» Exercise description: Look for the word "стиль" in the material below, then report each line where it occurs.

» Record set:
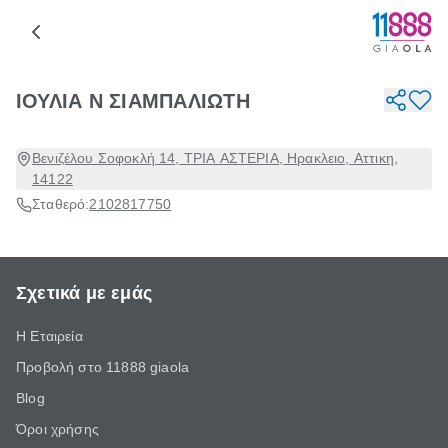
ΙΟΥΛΙΑ Ν ΣΙΑΜΠΑΛΙΩΤΗ
Βενιζέλου Σοφοκλή 14, ΤΡΙΑ ΑΣΤΕΡΙΑ, Ηρακλειο, Αττικη,
14122
Σταθερό:
2102817750
Σχετικά με εμάς
Η Εταιρεία
Προβολή στο 11888 giaola
Blog
Όροι χρήσης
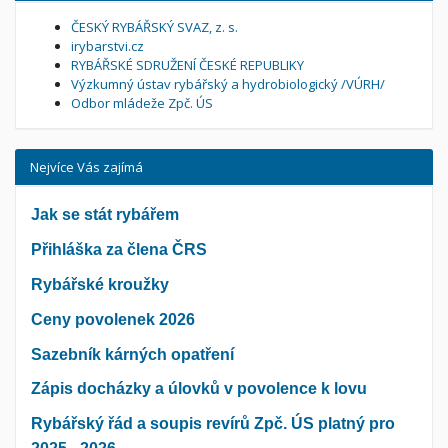
ČESKÝ RYBÁŘSKÝ SVAZ, z. s.
irybarstvi.cz
RYBÁŘSKÉ SDRUŽENÍ ČESKÉ REPUBLIKY
Výzkumný ústav rybářský a hydrobiologický /VÚRH/
Odbor mládeže Zpč. ÚS
Nejvíce Vás zajímá
Jak se stát rybářem
Přihláška za člena ČRS
Rybářské kroužky
Ceny povolenek 2026
Sazebník kárných opatření
Zápis docházky a úlovků v povolence k lovu
Rybářský řád a soupis revírů Zpč. ÚS platný pro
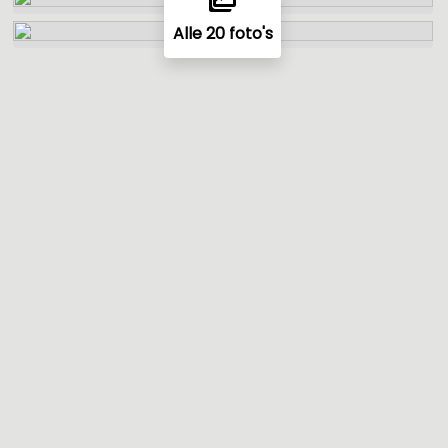
Alle 20 foto's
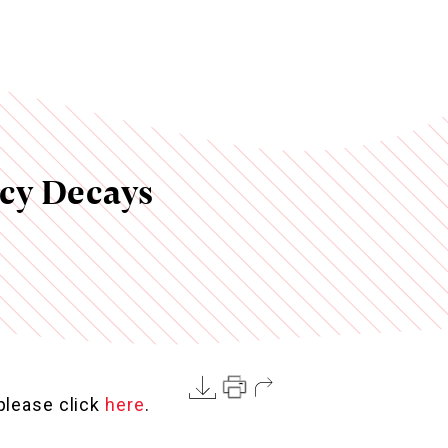
cy Decays
 please click
here
.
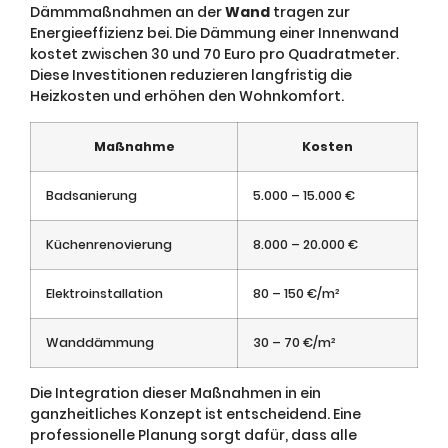
Dämmmaßnahmen an der
Wand
tragen zur
Energieeffizienz bei. Die Dämmung einer Innenwand
kostet zwischen 30 und 70 Euro pro Quadratmeter.
Diese Investitionen reduzieren langfristig die
Heizkosten und erhöhen den Wohnkomfort.
Maßnahme
Kosten
Badsanierung
5.000 – 15.000 €
Küchenrenovierung
8.000 – 20.000 €
Elektroinstallation
80 – 150 €/m²
Wanddämmung
30 – 70 €/m²
Die Integration dieser Maßnahmen in ein
ganzheitliches Konzept ist entscheidend. Eine
professionelle Planung sorgt dafür, dass alle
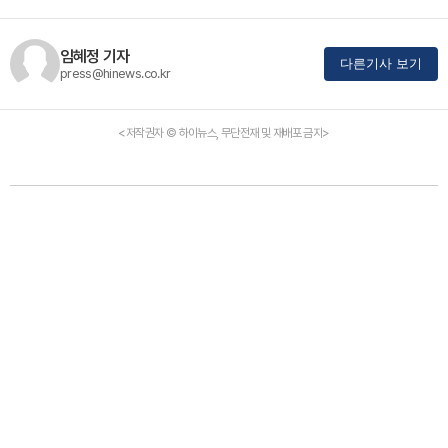
임혜정 기자
다른기사 보기
press@hinews.co.kr
<저작권자 © 하이뉴스, 무단전재 및 재배포 금지>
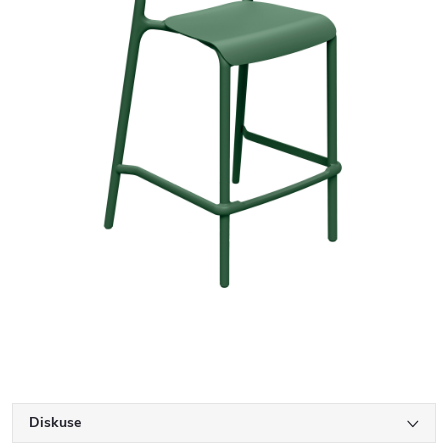
Diskuse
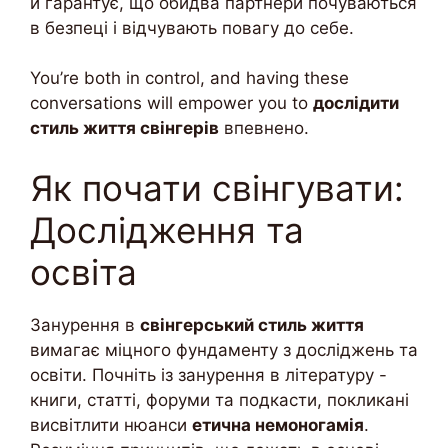
й гарантує, що обидва партнери почуваються
в безпеці і відчувають повагу до себе.
You’re both in control, and having these
conversations will empower you to
дослідити
стиль життя свінгерів
впевнено.
Як почати свінгувати:
Дослідження та
освіта
Занурення в
свінгерський стиль життя
вимагає міцного фундаменту з досліджень та
освіти. Почніть із занурення в літературу -
книги, статті, форуми та подкасти, покликані
висвітлити нюанси
етична немоногамія
.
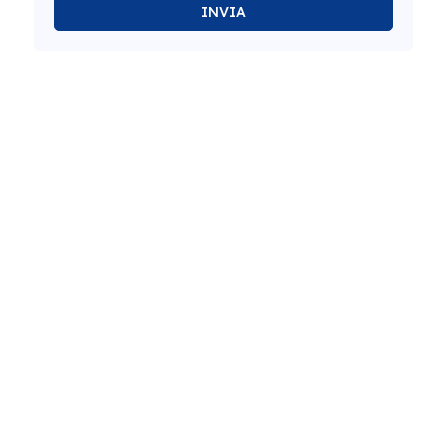
INVIA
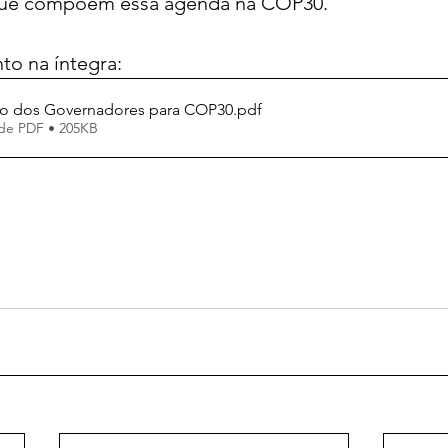
 que compõem essa agenda na COP30.
o na íntegra:
o dos Governadores para COP30
.pdf
de PDF • 205KB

» Answer to the exercise:
стиль життя свінгерів
свінгерський стиль життя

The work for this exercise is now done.